● **Work task**
Leaving every image behind, reproduce the records word for word.

(Records excerpted from a collection)
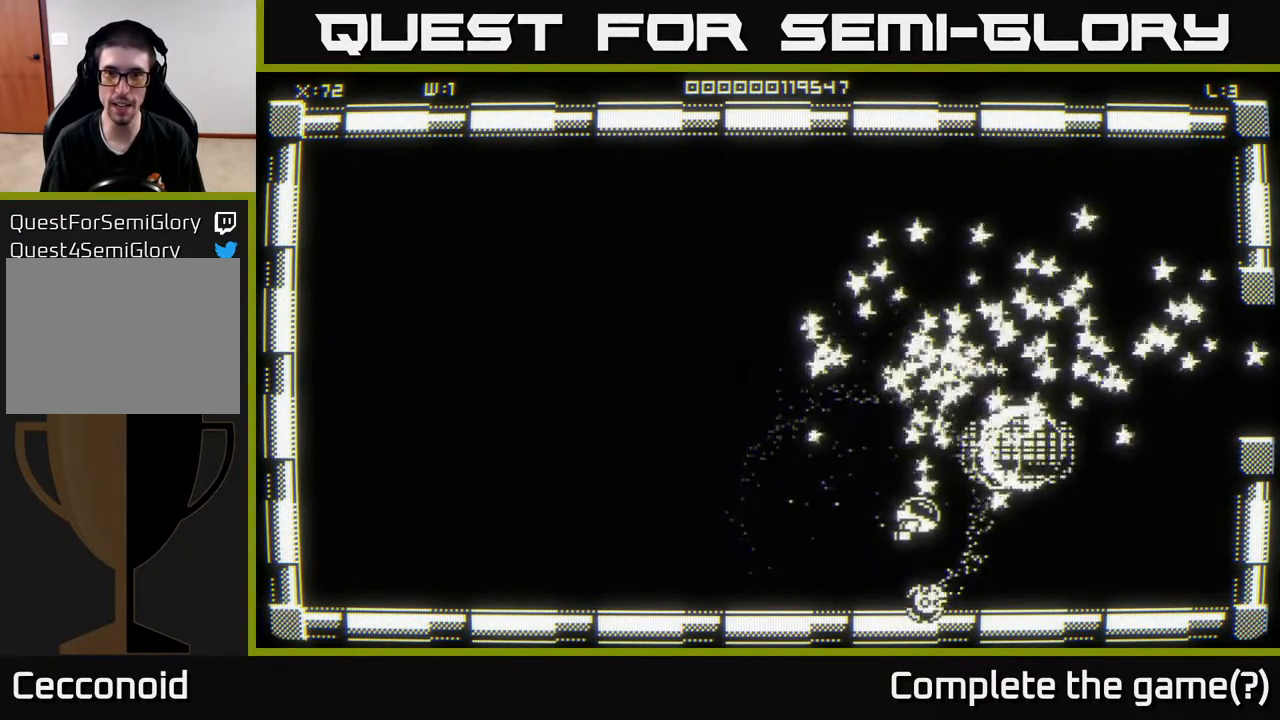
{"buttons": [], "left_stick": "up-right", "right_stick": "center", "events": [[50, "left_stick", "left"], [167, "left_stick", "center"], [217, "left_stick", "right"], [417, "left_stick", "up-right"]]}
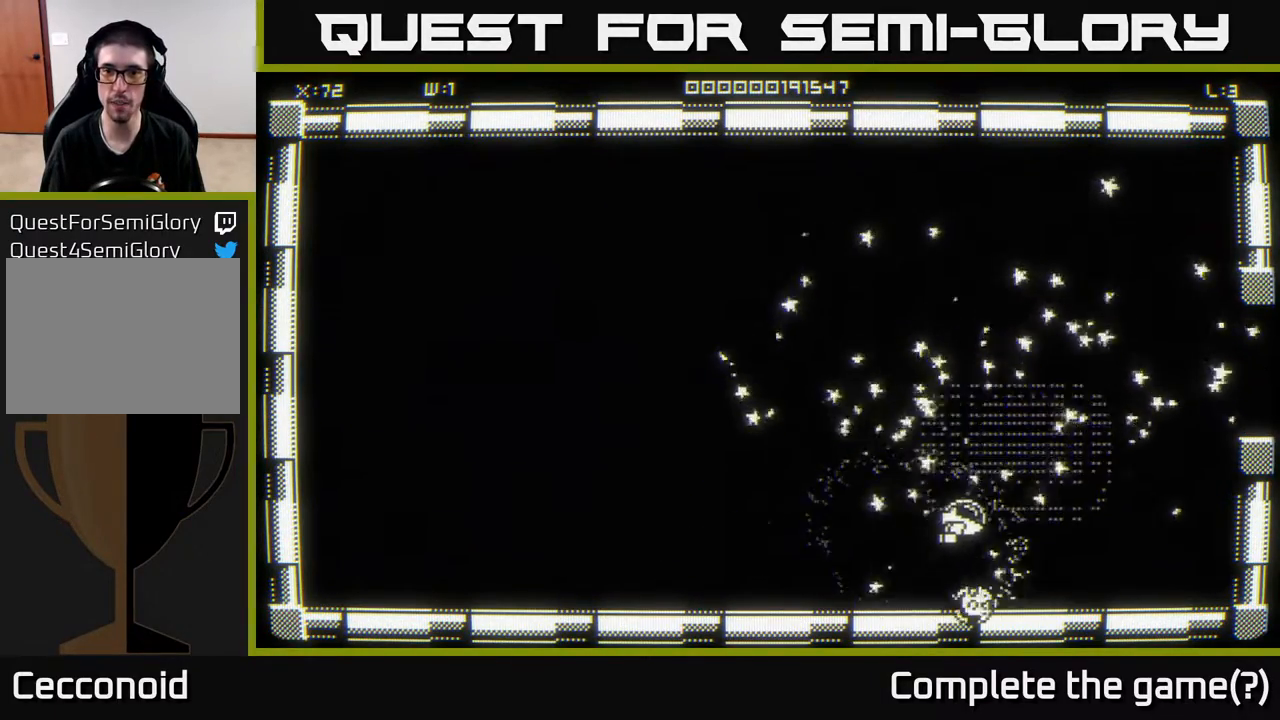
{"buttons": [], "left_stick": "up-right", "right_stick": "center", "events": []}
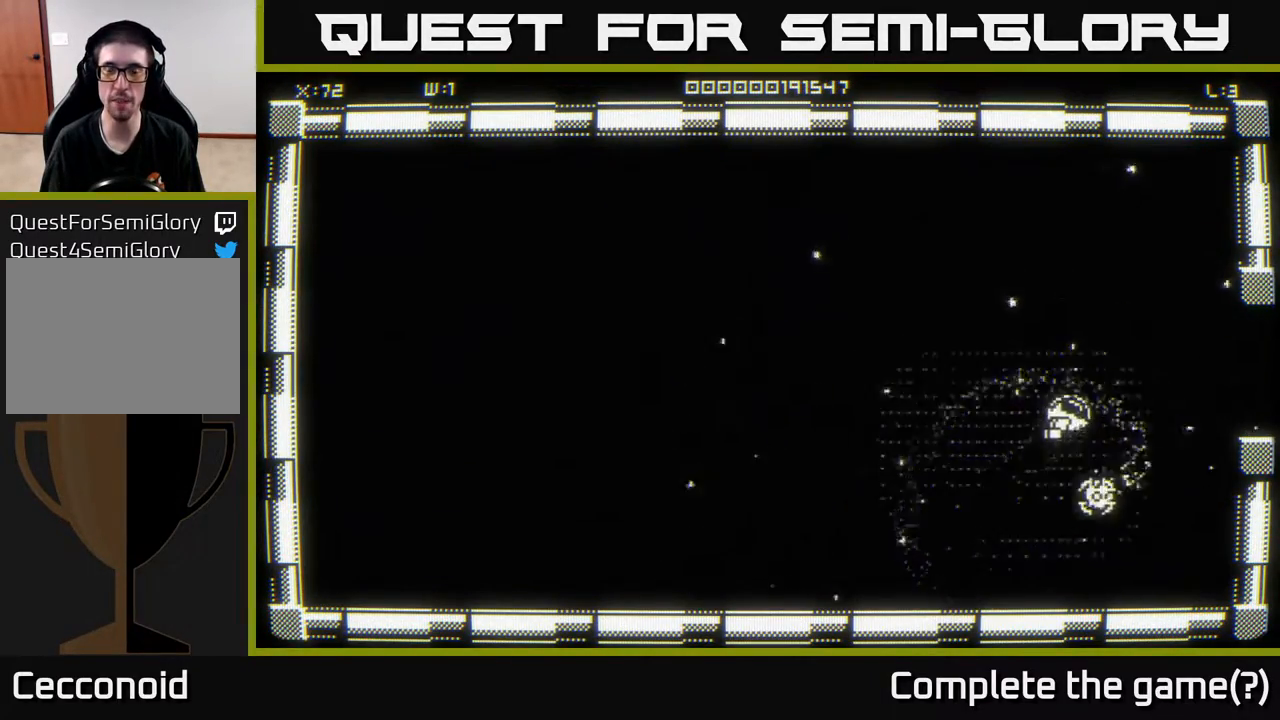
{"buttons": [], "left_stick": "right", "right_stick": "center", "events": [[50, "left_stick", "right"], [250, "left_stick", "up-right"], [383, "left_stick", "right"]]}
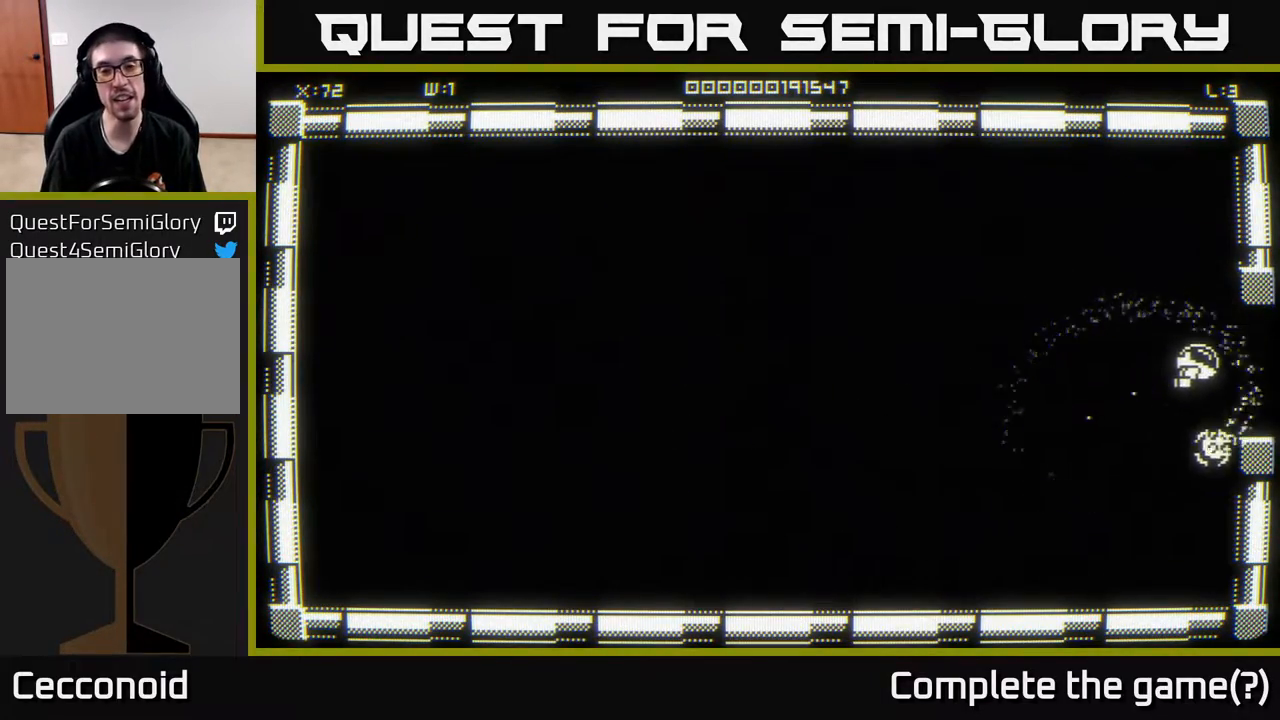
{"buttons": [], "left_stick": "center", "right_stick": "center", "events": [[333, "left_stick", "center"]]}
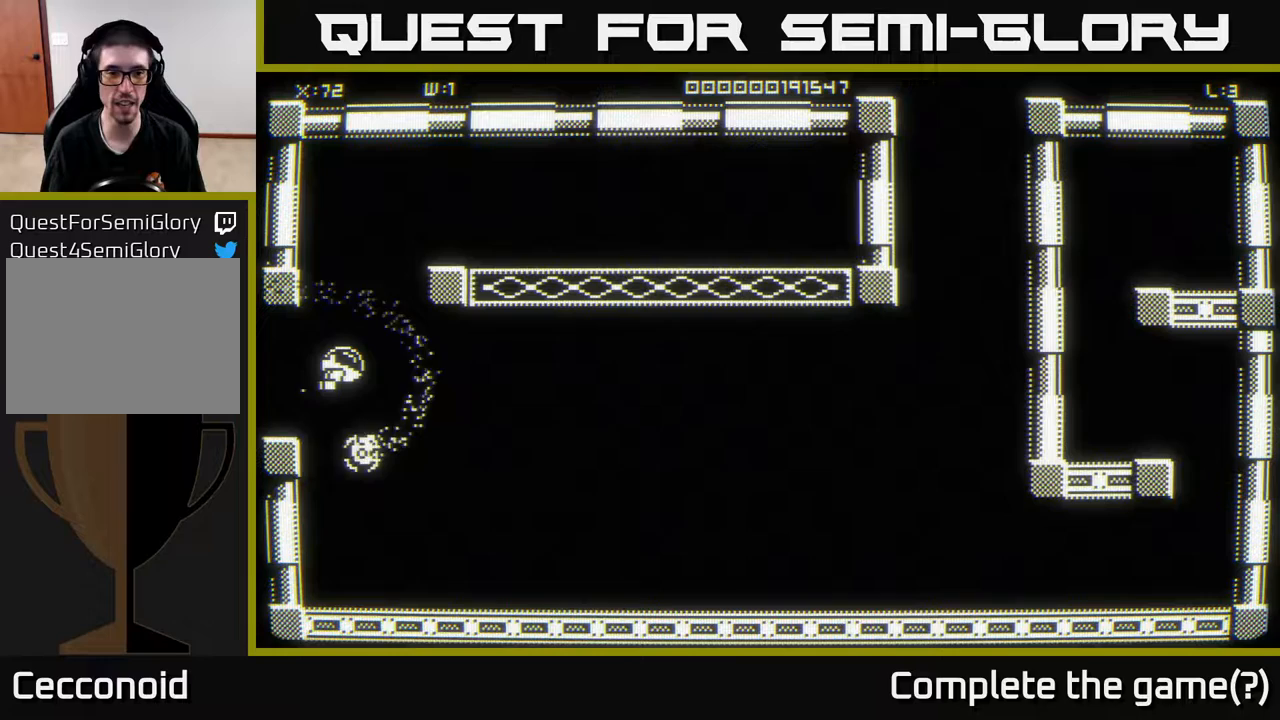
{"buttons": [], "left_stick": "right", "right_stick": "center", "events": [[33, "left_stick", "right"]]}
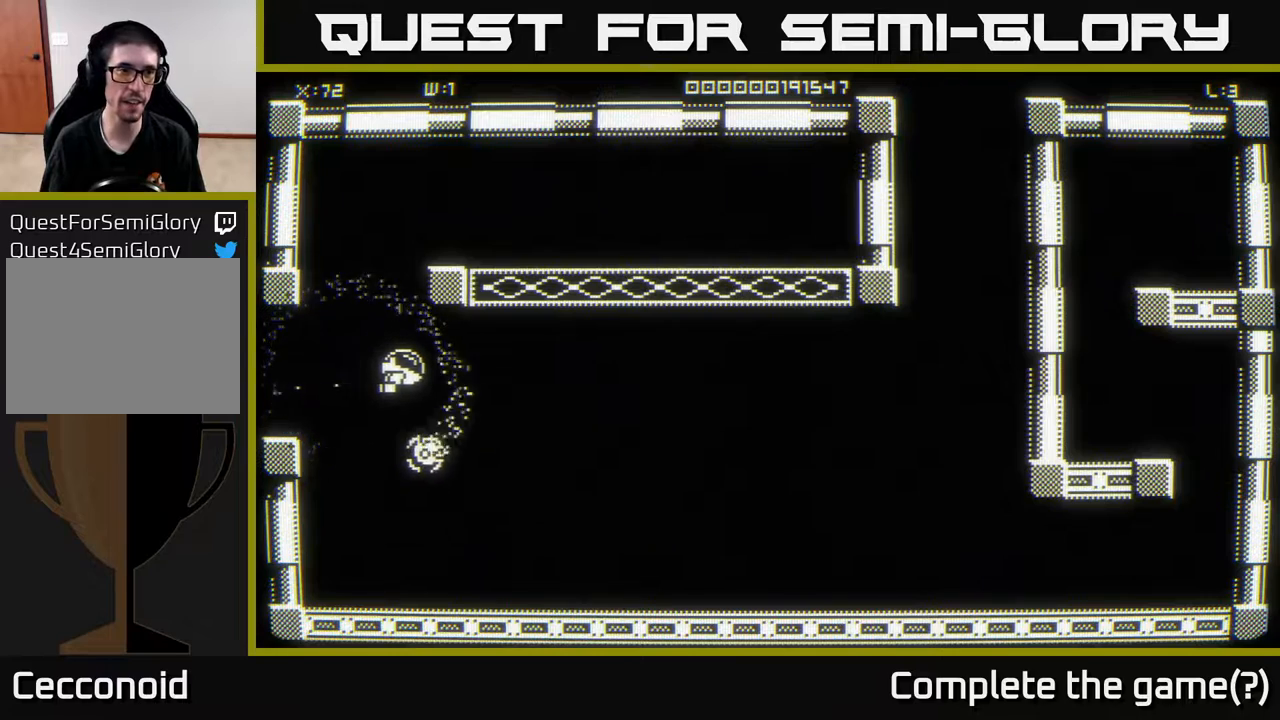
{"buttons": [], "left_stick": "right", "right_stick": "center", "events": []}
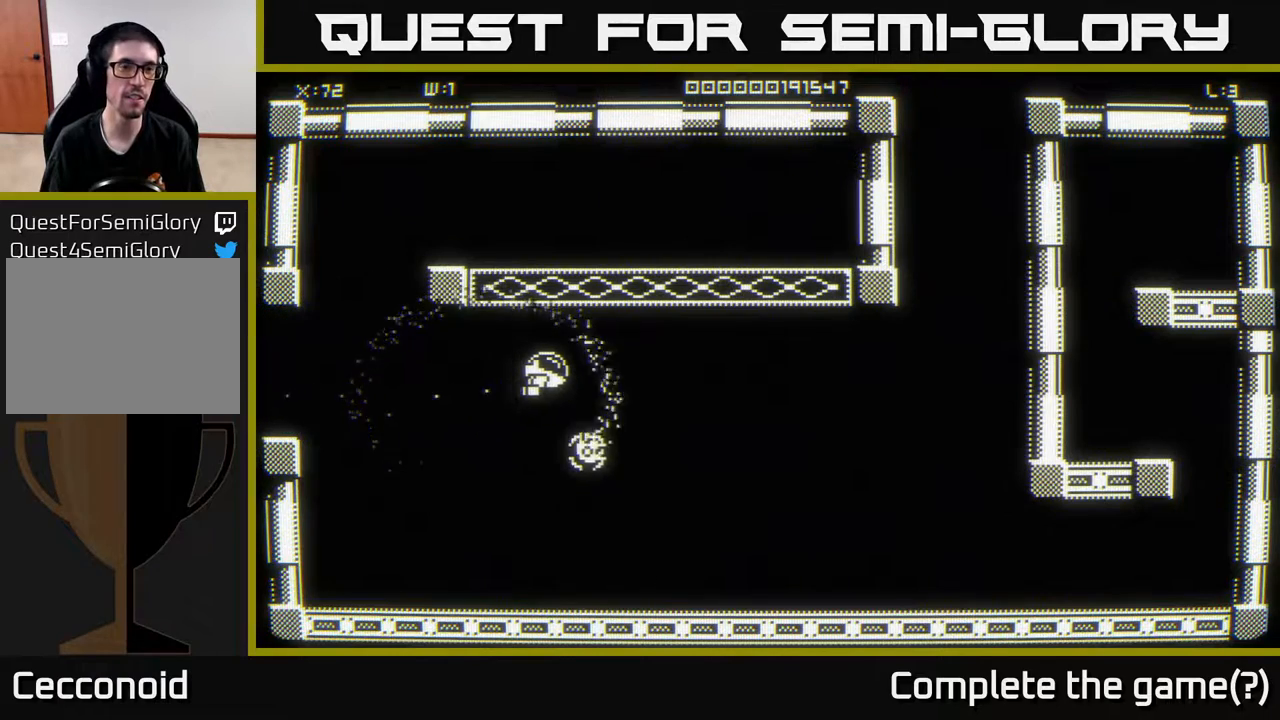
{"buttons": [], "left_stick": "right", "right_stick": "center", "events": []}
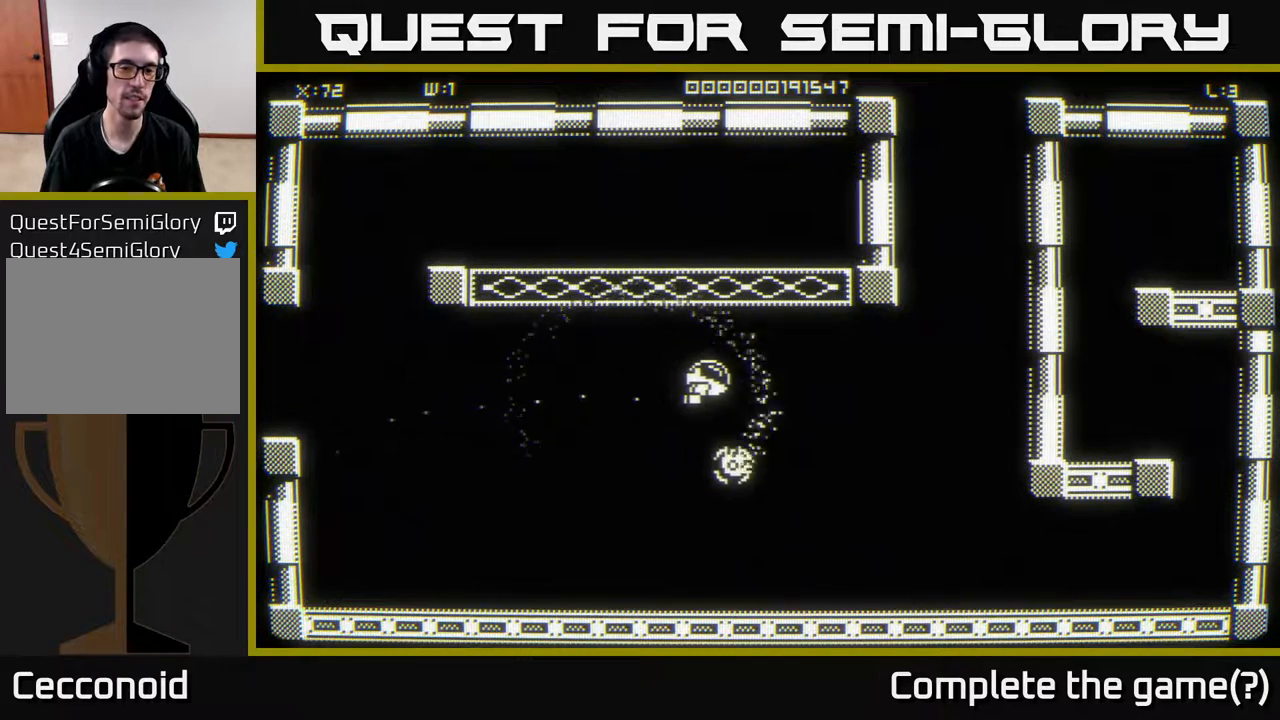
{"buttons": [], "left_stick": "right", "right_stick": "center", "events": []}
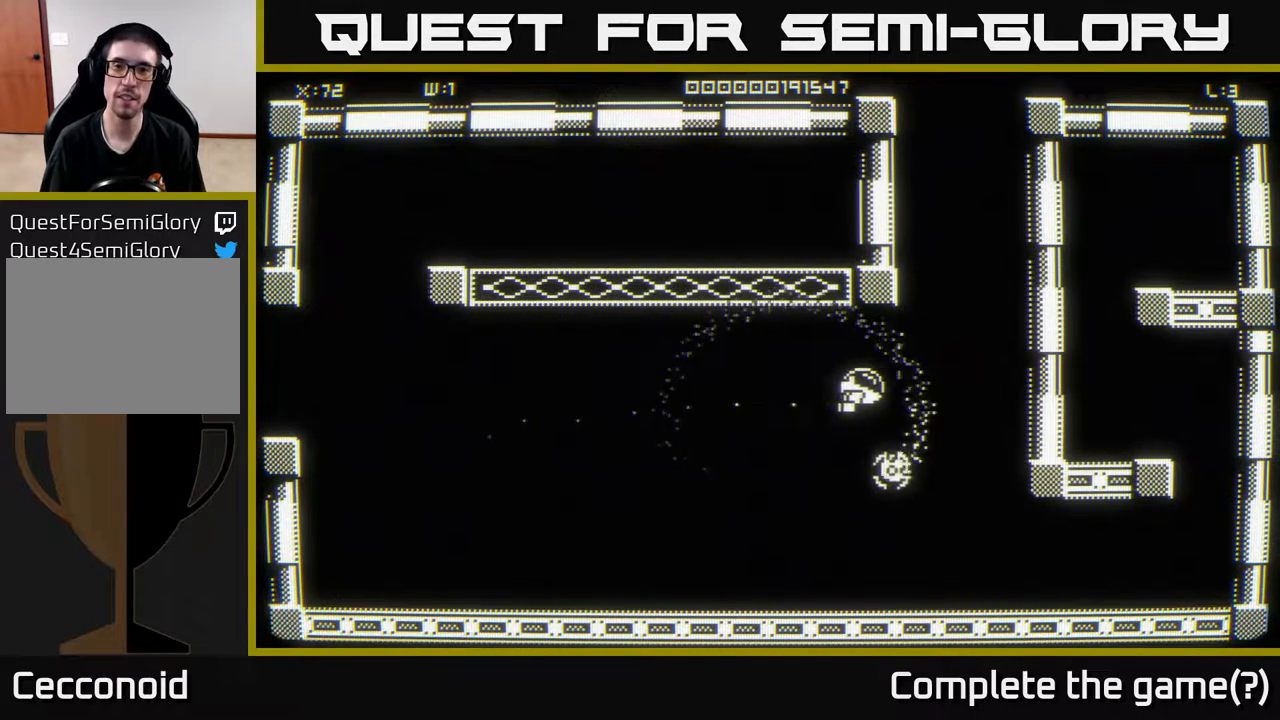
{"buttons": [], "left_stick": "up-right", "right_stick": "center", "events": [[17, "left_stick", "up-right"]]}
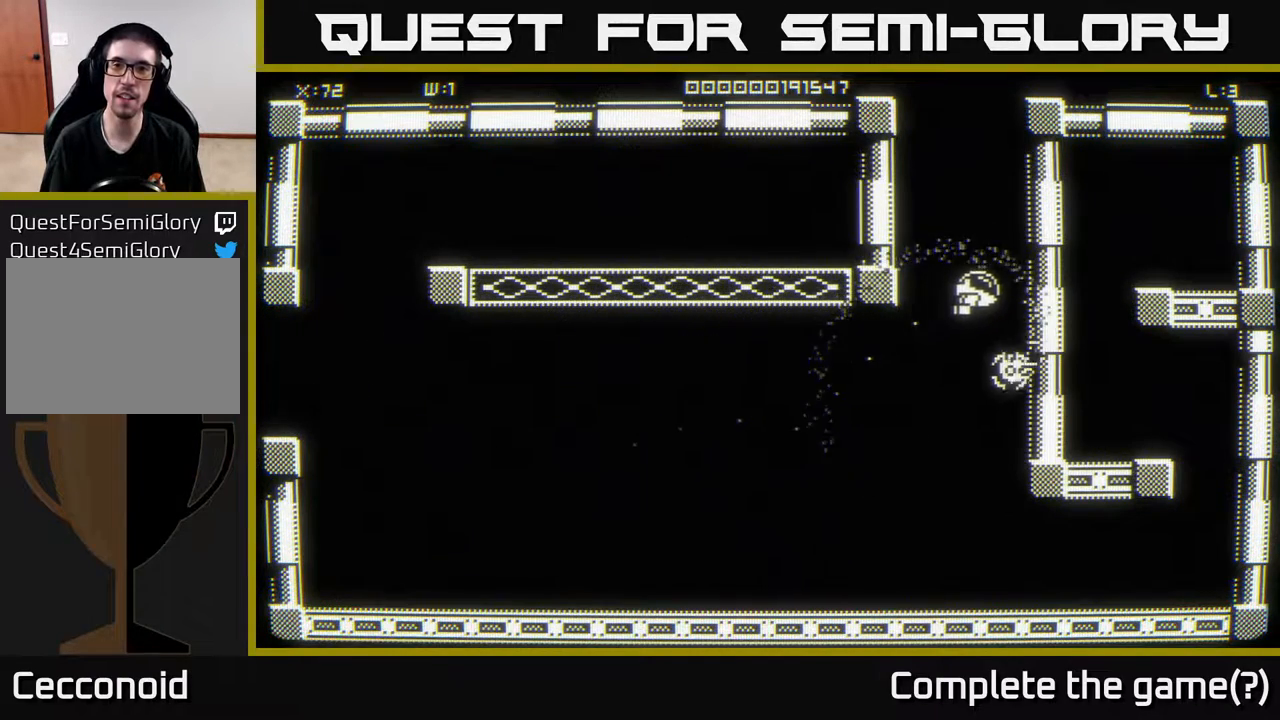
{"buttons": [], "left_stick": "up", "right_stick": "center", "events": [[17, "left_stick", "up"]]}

● **Exercise solution**
{"buttons": [], "left_stick": "up-right", "right_stick": "center", "events": [[50, "left_stick", "left"], [167, "left_stick", "center"], [217, "left_stick", "right"], [417, "left_stick", "up-right"]]}
{"buttons": [], "left_stick": "up-right", "right_stick": "center", "events": []}
{"buttons": [], "left_stick": "right", "right_stick": "center", "events": [[50, "left_stick", "right"], [250, "left_stick", "up-right"], [383, "left_stick", "right"]]}
{"buttons": [], "left_stick": "center", "right_stick": "center", "events": [[333, "left_stick", "center"]]}
{"buttons": [], "left_stick": "right", "right_stick": "center", "events": [[33, "left_stick", "right"]]}
{"buttons": [], "left_stick": "right", "right_stick": "center", "events": []}
{"buttons": [], "left_stick": "right", "right_stick": "center", "events": []}
{"buttons": [], "left_stick": "right", "right_stick": "center", "events": []}
{"buttons": [], "left_stick": "up-right", "right_stick": "center", "events": [[17, "left_stick", "up-right"]]}
{"buttons": [], "left_stick": "up", "right_stick": "center", "events": [[17, "left_stick", "up"]]}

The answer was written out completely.